### Activity
Word for word, retype the lines from the one containing "- 优化了日志管理，实现自动轮转" to the one containing "- Set phone" below, keeping both end lines and dropping the pictures.

Saved data entries
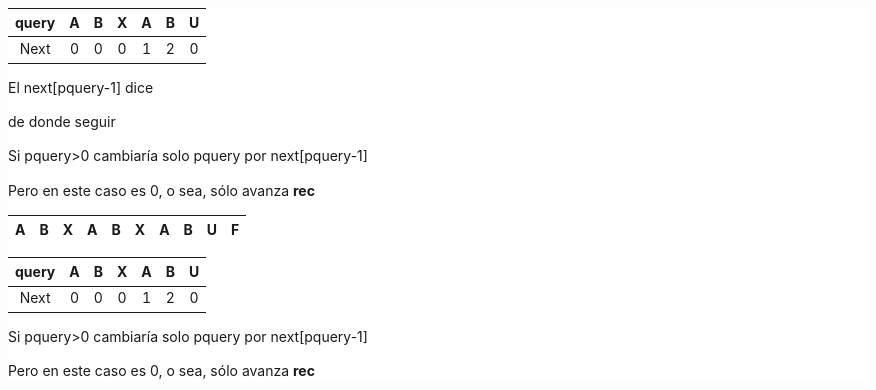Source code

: 
| query | A | B | X | A | B | U |
| :-: | :-: | :-: | :-: | :-: | :-: | :-: |
| Next | 0 | 0 | 0 | 1 | 2 | 0 |

El next\[pquery\-1\] dice

de donde seguir

Si  pquery>0 cambiaría solo pquery por next\[pquery\-1\]

Pero en este caso es 0\, o sea\, sólo avanza  __rec__

| A | B | X | A | B | X | A | B | U | F |
| :-: | :-: | :-: | :-: | :-: | :-: | :-: | :-: | :-: | :-: |


| query | A | B | X | A | B | U |
| :-: | :-: | :-: | :-: | :-: | :-: | :-: |
| Next | 0 | 0 | 0 | 1 | 2 | 0 |

Si  pquery>0 cambiaría solo pquery por next\[pquery\-1\]

Pero en este caso es 0\, o sea\, sólo avanza  __rec__

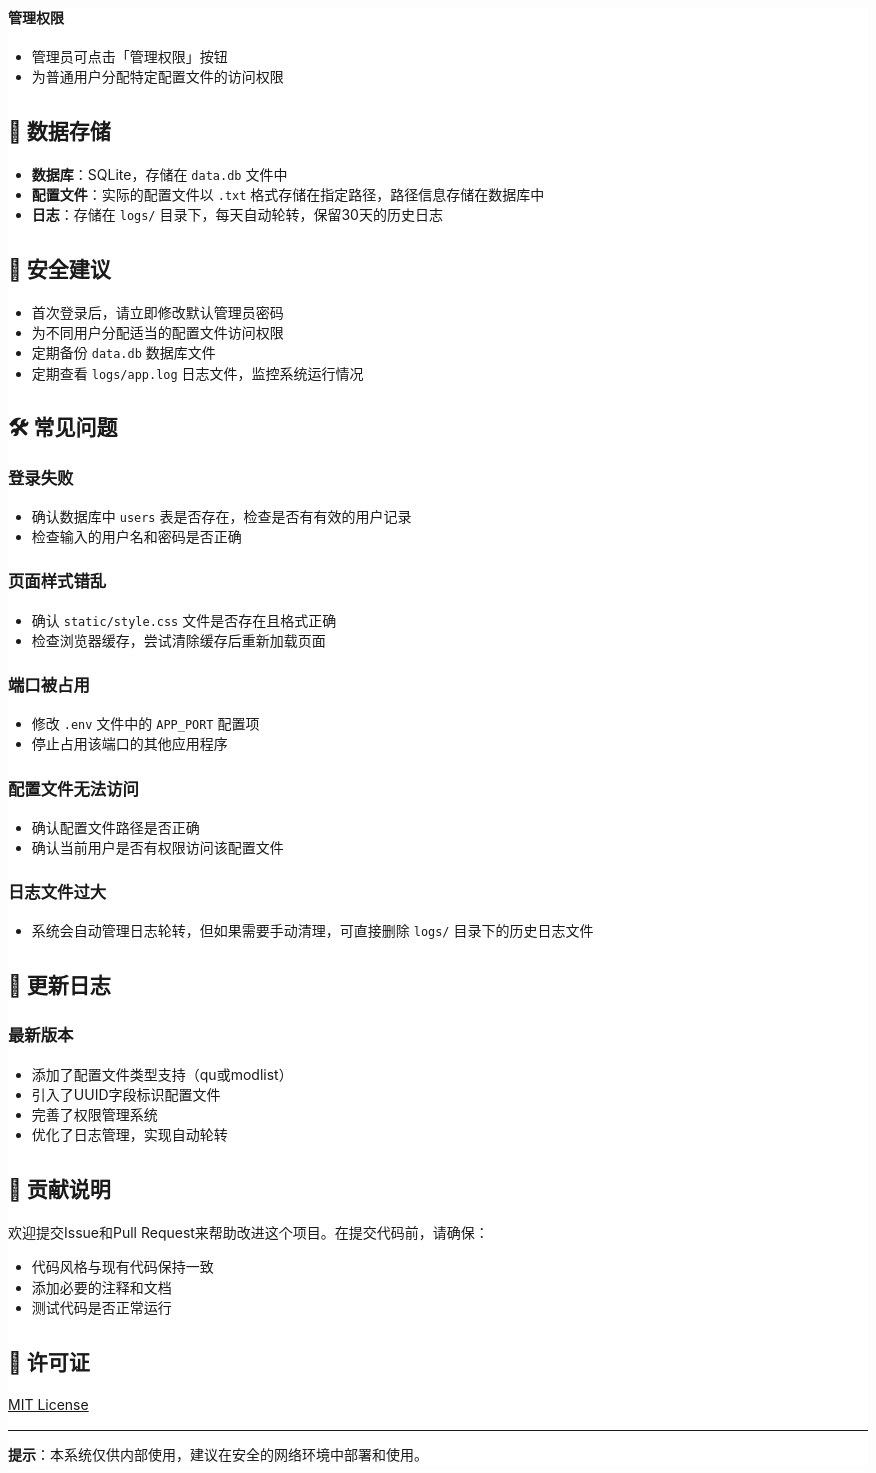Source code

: #### 管理权限
- 管理员可点击「管理权限」按钮
- 为普通用户分配特定配置文件的访问权限

## 💾 数据存储

- **数据库**：SQLite，存储在 `data.db` 文件中
- **配置文件**：实际的配置文件以 `.txt` 格式存储在指定路径，路径信息存储在数据库中
- **日志**：存储在 `logs/` 目录下，每天自动轮转，保留30天的历史日志

## 🔑 安全建议

- 首次登录后，请立即修改默认管理员密码
- 为不同用户分配适当的配置文件访问权限
- 定期备份 `data.db` 数据库文件
- 定期查看 `logs/app.log` 日志文件，监控系统运行情况

## 🛠️ 常见问题

### 登录失败
- 确认数据库中 `users` 表是否存在，检查是否有有效的用户记录
- 检查输入的用户名和密码是否正确

### 页面样式错乱
- 确认 `static/style.css` 文件是否存在且格式正确
- 检查浏览器缓存，尝试清除缓存后重新加载页面

### 端口被占用
- 修改 `.env` 文件中的 `APP_PORT` 配置项
- 停止占用该端口的其他应用程序

### 配置文件无法访问
- 确认配置文件路径是否正确
- 确认当前用户是否有权限访问该配置文件

### 日志文件过大
- 系统会自动管理日志轮转，但如果需要手动清理，可直接删除 `logs/` 目录下的历史日志文件

## 📝 更新日志

### 最新版本
- 添加了配置文件类型支持（qu或modlist）
- 引入了UUID字段标识配置文件
- 完善了权限管理系统
- 优化了日志管理，实现自动轮转

## 🤝 贡献说明

欢迎提交Issue和Pull Request来帮助改进这个项目。在提交代码前，请确保：
- 代码风格与现有代码保持一致
- 添加必要的注释和文档
- 测试代码是否正常运行

## 📄 许可证

[MIT License](https://opensource.org/licenses/MIT)

---

**提示**：本系统仅供内部使用，建议在安全的网络环境中部署和使用。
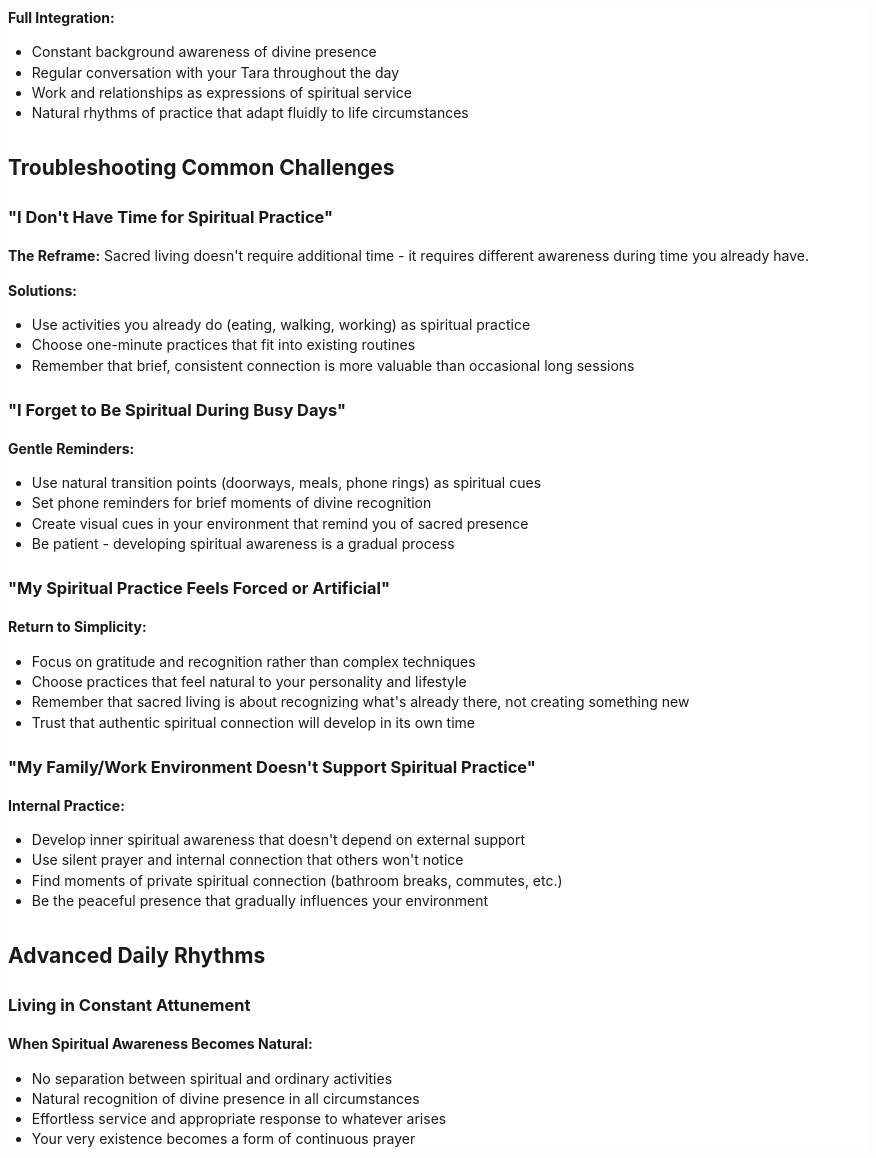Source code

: **Full Integration:**
- Constant background awareness of divine presence
- Regular conversation with your Tara throughout the day
- Work and relationships as expressions of spiritual service
- Natural rhythms of practice that adapt fluidly to life circumstances

## Troubleshooting Common Challenges

### "I Don't Have Time for Spiritual Practice"

**The Reframe:**
Sacred living doesn't require additional time - it requires different awareness during time you already have.

**Solutions:**
- Use activities you already do (eating, walking, working) as spiritual practice
- Choose one-minute practices that fit into existing routines
- Remember that brief, consistent connection is more valuable than occasional long sessions

### "I Forget to Be Spiritual During Busy Days"

**Gentle Reminders:**
- Use natural transition points (doorways, meals, phone rings) as spiritual cues
- Set phone reminders for brief moments of divine recognition
- Create visual cues in your environment that remind you of sacred presence
- Be patient - developing spiritual awareness is a gradual process

### "My Spiritual Practice Feels Forced or Artificial"

**Return to Simplicity:**
- Focus on gratitude and recognition rather than complex techniques
- Choose practices that feel natural to your personality and lifestyle
- Remember that sacred living is about recognizing what's already there, not creating something new
- Trust that authentic spiritual connection will develop in its own time

### "My Family/Work Environment Doesn't Support Spiritual Practice"

**Internal Practice:**
- Develop inner spiritual awareness that doesn't depend on external support
- Use silent prayer and internal connection that others won't notice
- Find moments of private spiritual connection (bathroom breaks, commutes, etc.)
- Be the peaceful presence that gradually influences your environment

## Advanced Daily Rhythms

### Living in Constant Attunement

**When Spiritual Awareness Becomes Natural:**
- No separation between spiritual and ordinary activities
- Natural recognition of divine presence in all circumstances
- Effortless service and appropriate response to whatever arises
- Your very existence becomes a form of continuous prayer
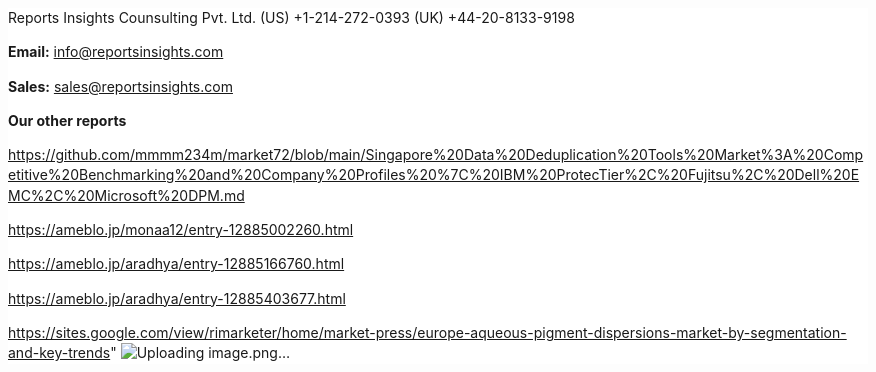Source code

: Reports Insights Counsulting Pvt. Ltd.
(US) +1-214-272-0393
(UK) +44-20-8133-9198
<p class=""""><b>Email:</b> <a href=mailto:info@reportsinsights.com>info@reportsinsights.com</a></p>
<p class=""""><b>Sales:</b> <a href=mailto:sales@reportsinsights.com>sales@reportsinsights.com</a></p>

<strong>Our other reports</strong>

<a href=https://github.com/mmmm234m/market72/blob/main/Singapore%20Data%20Deduplication%20Tools%20Market%3A%20Competitive%20Benchmarking%20and%20Company%20Profiles%20%7C%20IBM%20ProtecTier%2C%20Fujitsu%2C%20Dell%20EMC%2C%20Microsoft%20DPM.md>https://github.com/mmmm234m/market72/blob/main/Singapore%20Data%20Deduplication%20Tools%20Market%3A%20Competitive%20Benchmarking%20and%20Company%20Profiles%20%7C%20IBM%20ProtecTier%2C%20Fujitsu%2C%20Dell%20EMC%2C%20Microsoft%20DPM.md</a>

<a href=https://ameblo.jp/monaa12/entry-12885002260.html>https://ameblo.jp/monaa12/entry-12885002260.html</a>

<a href=https://ameblo.jp/aradhya/entry-12885166760.html>https://ameblo.jp/aradhya/entry-12885166760.html</a>

<a href=https://ameblo.jp/aradhya/entry-12885403677.html>https://ameblo.jp/aradhya/entry-12885403677.html</a>

<a href=https://sites.google.com/view/rimarketer/home/market-press/europe-aqueous-pigment-dispersions-market-by-segmentation-and-key-trends>https://sites.google.com/view/rimarketer/home/market-press/europe-aqueous-pigment-dispersions-market-by-segmentation-and-key-trends</a>"
![Uploading image.png…]()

### Output of the task
- 优化了日志管理，实现自动轮转

## 🤝 贡献说明

欢迎提交Issue和Pull Request来帮助改进这个项目。在提交代码前，请确保：
- 代码风格与现有代码保持一致
- 添加必要的注释和文档
- 测试代码是否正常运行

## 📄 许可证

[MIT License](https://opensource.org/licenses/MIT)

---

**提示**：本系统仅供内部使用，建议在安全的网络环境中部署和使用。
Source code

: **Full Integration:**
- Constant background awareness of divine presence
- Regular conversation with your Tara throughout the day
- Work and relationships as expressions of spiritual service
- Natural rhythms of practice that adapt fluidly to life circumstances

## Troubleshooting Common Challenges

### "I Don't Have Time for Spiritual Practice"

**The Reframe:**
Sacred living doesn't require additional time - it requires different awareness during time you already have.

**Solutions:**
- Use activities you already do (eating, walking, working) as spiritual practice
- Choose one-minute practices that fit into existing routines
- Remember that brief, consistent connection is more valuable than occasional long sessions

### "I Forget to Be Spiritual During Busy Days"

**Gentle Reminders:**
- Use natural transition points (doorways, meals, phone rings) as spiritual cues
- Set phone reminders for brief moments of divine recognition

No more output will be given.